((

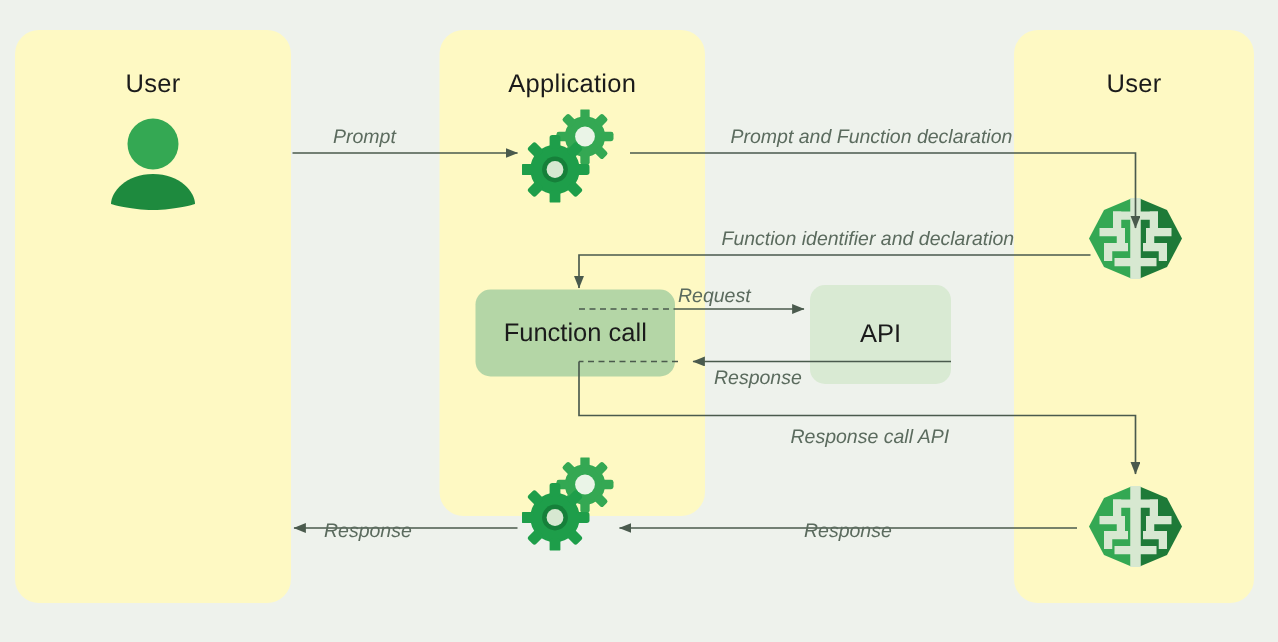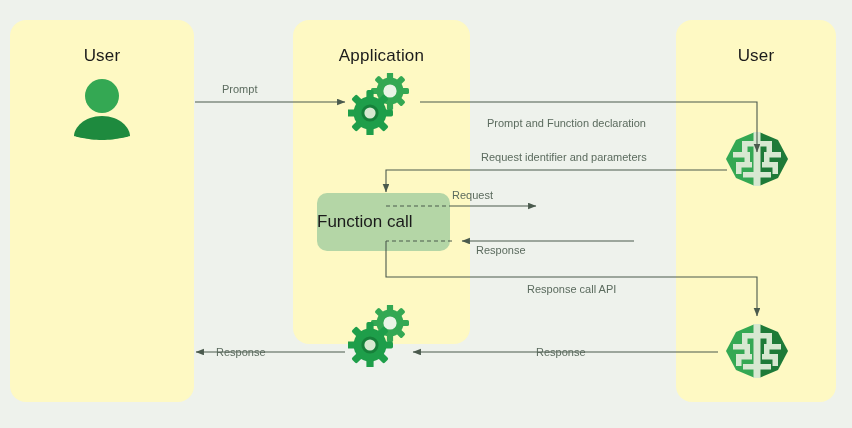--- a/index.html
+++ b/index.html
@@ -77,9 +77,10 @@
   }
   .edge-label {
     position: absolute;
-    font-size: 11px;
+    font-size: 13px;
     color: #5b6b5e;
     white-space: nowrap;
+    font-style: italic;
   }
 </style>
 </head>

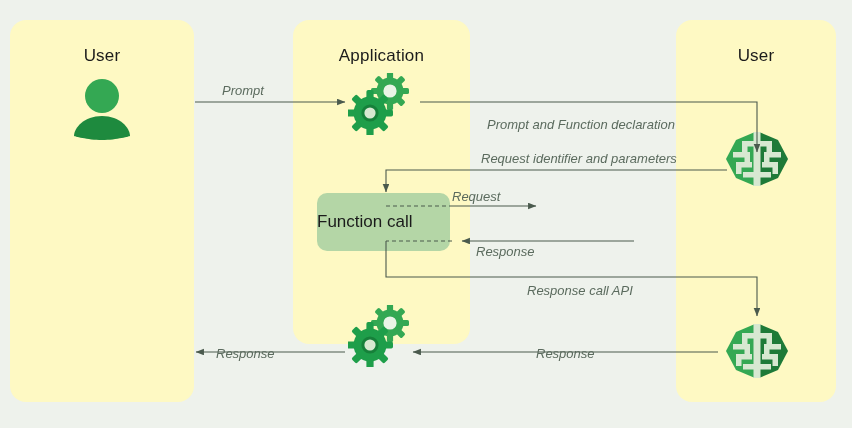--- a/index.html
+++ b/index.html
@@ -256,7 +256,7 @@
   </svg>
 
   <div class="edge-label" style="left:222px; top:83px;">Prompt</div>
-  <div class="edge-label" style="left:487px; top:83px;margin-top:34px;">Prompt and Function declaration</div>
+  <div class="edge-label" style="left:487px; top:83px;">Prompt and Function declaration</div>
   <div class="edge-label" style="left:481px; top:151px;">Request identifier and parameters</div>
   <div class="edge-label" style="left:452px; top:189px;">Request</div>
   <div class="edge-label" style="left:476px; top:244px;">Response</div>

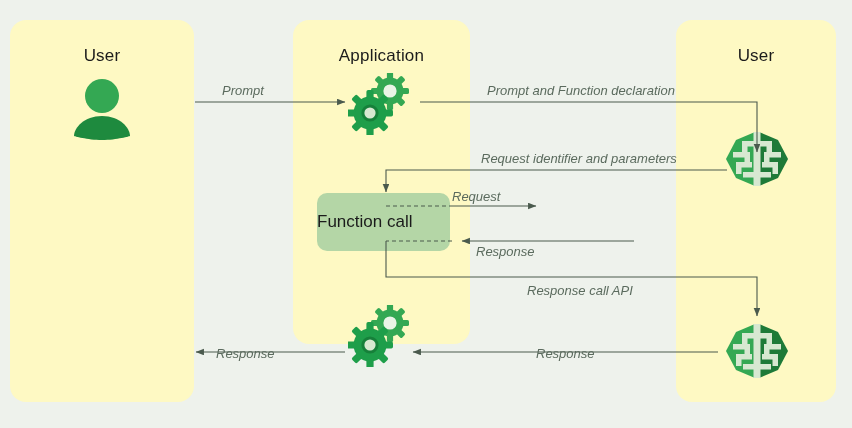--- a/index.html
+++ b/index.html
@@ -257,7 +257,7 @@
 
   <div class="edge-label" style="left:222px; top:83px;">Prompt</div>
   <div class="edge-label" style="left:487px; top:83px;">Prompt and Function declaration</div>
-  <div class="edge-label" style="left:481px; top:151px;">Request identifier and parameters</div>
+  <div class="edge-label" style="left:481px; top:151px;">Function identifier and declaration</div>
   <div class="edge-label" style="left:452px; top:189px;">Request</div>
   <div class="edge-label" style="left:476px; top:244px;">Response</div>
   <div class="edge-label" style="left:527px; top:283px;">Response call API</div>

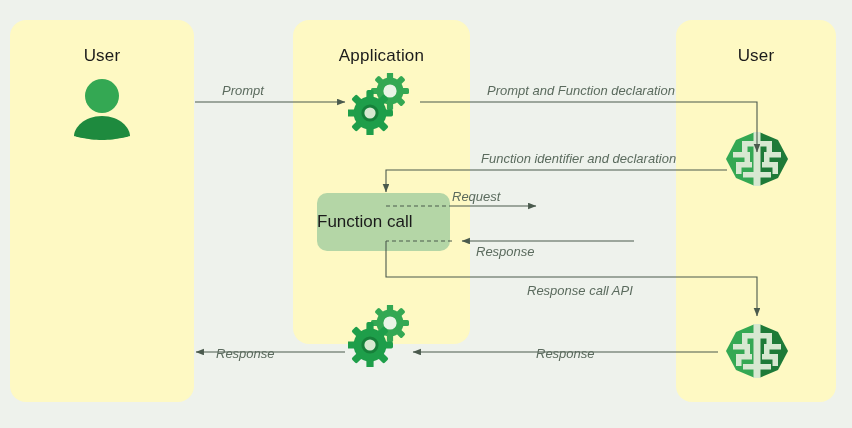--- a/index.html
+++ b/index.html
@@ -38,7 +38,7 @@
     border-radius: 10px;
     display: flex;
     align-items: center;
-    justify-content: flex-start;
+    justify-content: center;
     font-size: 17px;
     color: #1b1b1b;
   }

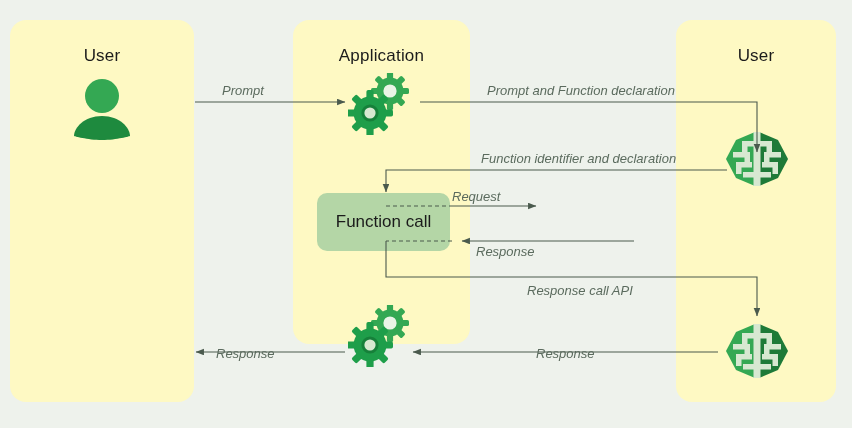--- a/index.html
+++ b/index.html
@@ -100,6 +100,9 @@
 
   <div class="node-box" id="box-function-call">
     <span>Function call</span>
+  </div>
+  <div class="node-box" id="box-api">
+    <span>API</span>
   </div>
 
   <div class="icon-holder" id="icon-user">

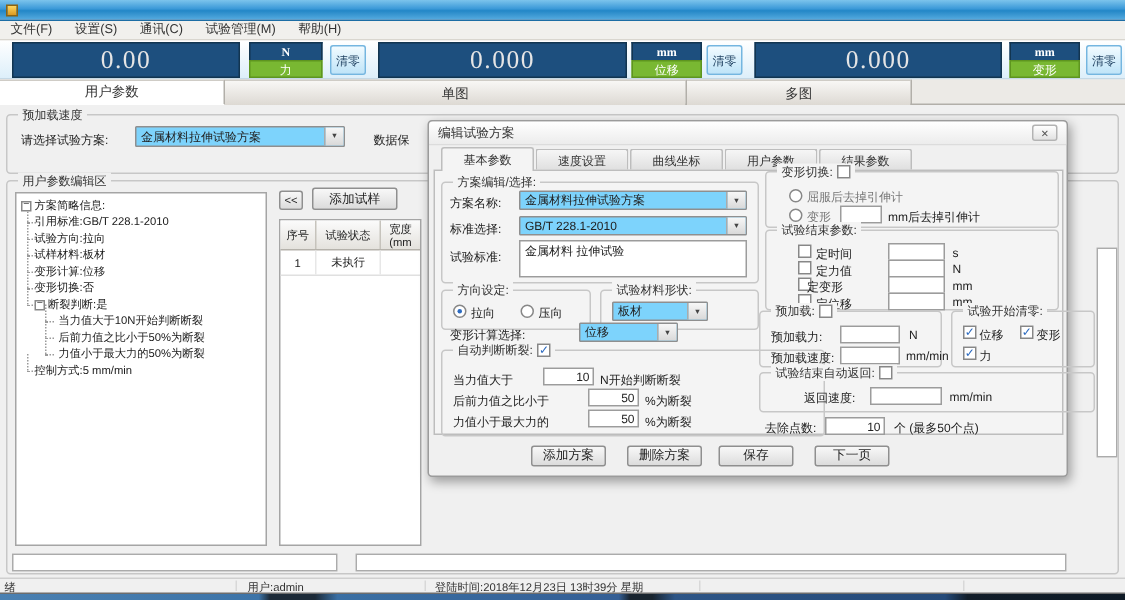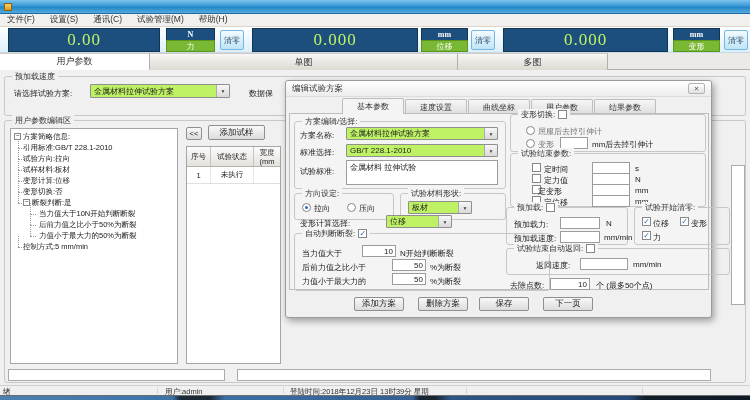--- a/index.html
+++ b/index.html
@@ -22,7 +22,7 @@
   .disp-panel{position:absolute;left:0;top:27px;width:750px;height:26px;
     background:linear-gradient(#ffffff,#ddeffa);border-bottom:1px solid #c5d9e6;}
   .disp-value{position:absolute;top:1px;height:24px;background:#1d4f7e;border:1px solid #123550;
-    color:#bef264;font-family:"Liberation Serif","DejaVu Serif",serif;font-size:17px;
+    color:#e5e5e5;font-family:"Liberation Serif","DejaVu Serif",serif;font-size:17px;
     display:flex;align-items:center;justify-content:center;letter-spacing:1px;}
   .unit-stack{position:absolute;top:1px;height:24px;}
   .unit-top{height:12px;background:#1d4f7e;border:1px solid #123550;border-bottom:none;color:#fff;

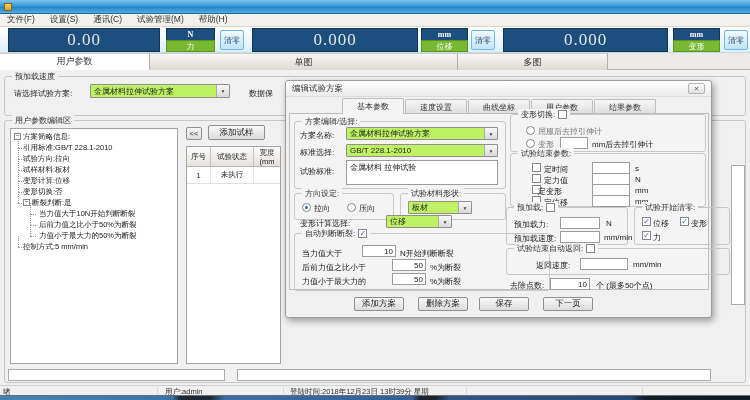--- a/index.html
+++ b/index.html
@@ -48,7 +48,7 @@
   .grp>.lbl{position:absolute;top:-6px;left:7px;background:var(--bg);padding:0 3px;
     font-size:8px;color:#333;white-space:nowrap;display:flex;align-items:center;gap:3px;}
   .al{position:absolute;white-space:nowrap;color:#222;font-size:8px;}
-  .combo{position:absolute;height:14px;background:#bef264;border:1px solid #8f8f8f;border-radius:1px;
+  .combo{position:absolute;height:14px;background:#7dd3fc;border:1px solid #8f8f8f;border-radius:1px;
     display:flex;align-items:stretch;cursor:pointer;}
   .combo .ct{flex:1;padding:0 3px;font-size:8px;display:flex;align-items:center;
     white-space:nowrap;overflow:hidden;}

))

- Request -
A faithful reproduction of every entry, with no pictures, is the expected answer.

- Written reply -
--- a/index.html
+++ b/index.html
@@ -77,9 +77,10 @@
   }
   .edge-label {
     position: absolute;
-    font-size: 11px;
+    font-size: 13px;
     color: #5b6b5e;
     white-space: nowrap;
+    font-style: italic;
   }
 </style>
 </head>

--- a/index.html
+++ b/index.html
@@ -256,7 +256,7 @@
   </svg>
 
   <div class="edge-label" style="left:222px; top:83px;">Prompt</div>
-  <div class="edge-label" style="left:487px; top:83px;margin-top:34px;">Prompt and Function declaration</div>
+  <div class="edge-label" style="left:487px; top:83px;">Prompt and Function declaration</div>
   <div class="edge-label" style="left:481px; top:151px;">Request identifier and parameters</div>
   <div class="edge-label" style="left:452px; top:189px;">Request</div>
   <div class="edge-label" style="left:476px; top:244px;">Response</div>

--- a/index.html
+++ b/index.html
@@ -257,7 +257,7 @@
 
   <div class="edge-label" style="left:222px; top:83px;">Prompt</div>
   <div class="edge-label" style="left:487px; top:83px;">Prompt and Function declaration</div>
-  <div class="edge-label" style="left:481px; top:151px;">Request identifier and parameters</div>
+  <div class="edge-label" style="left:481px; top:151px;">Function identifier and declaration</div>
   <div class="edge-label" style="left:452px; top:189px;">Request</div>
   <div class="edge-label" style="left:476px; top:244px;">Response</div>
   <div class="edge-label" style="left:527px; top:283px;">Response call API</div>

--- a/index.html
+++ b/index.html
@@ -38,7 +38,7 @@
     border-radius: 10px;
     display: flex;
     align-items: center;
-    justify-content: flex-start;
+    justify-content: center;
     font-size: 17px;
     color: #1b1b1b;
   }

--- a/index.html
+++ b/index.html
@@ -100,6 +100,9 @@
 
   <div class="node-box" id="box-function-call">
     <span>Function call</span>
+  </div>
+  <div class="node-box" id="box-api">
+    <span>API</span>
   </div>
 
   <div class="icon-holder" id="icon-user">

--- a/index.html
+++ b/index.html
@@ -22,7 +22,7 @@
   .disp-panel{position:absolute;left:0;top:27px;width:750px;height:26px;
     background:linear-gradient(#ffffff,#ddeffa);border-bottom:1px solid #c5d9e6;}
   .disp-value{position:absolute;top:1px;height:24px;background:#1d4f7e;border:1px solid #123550;
-    color:#bef264;font-family:"Liberation Serif","DejaVu Serif",serif;font-size:17px;
+    color:#e5e5e5;font-family:"Liberation Serif","DejaVu Serif",serif;font-size:17px;
     display:flex;align-items:center;justify-content:center;letter-spacing:1px;}
   .unit-stack{position:absolute;top:1px;height:24px;}
   .unit-top{height:12px;background:#1d4f7e;border:1px solid #123550;border-bottom:none;color:#fff;

--- a/index.html
+++ b/index.html
@@ -48,7 +48,7 @@
   .grp>.lbl{position:absolute;top:-6px;left:7px;background:var(--bg);padding:0 3px;
     font-size:8px;color:#333;white-space:nowrap;display:flex;align-items:center;gap:3px;}
   .al{position:absolute;white-space:nowrap;color:#222;font-size:8px;}
-  .combo{position:absolute;height:14px;background:#bef264;border:1px solid #8f8f8f;border-radius:1px;
+  .combo{position:absolute;height:14px;background:#7dd3fc;border:1px solid #8f8f8f;border-radius:1px;
     display:flex;align-items:stretch;cursor:pointer;}
   .combo .ct{flex:1;padding:0 3px;font-size:8px;display:flex;align-items:center;
     white-space:nowrap;overflow:hidden;}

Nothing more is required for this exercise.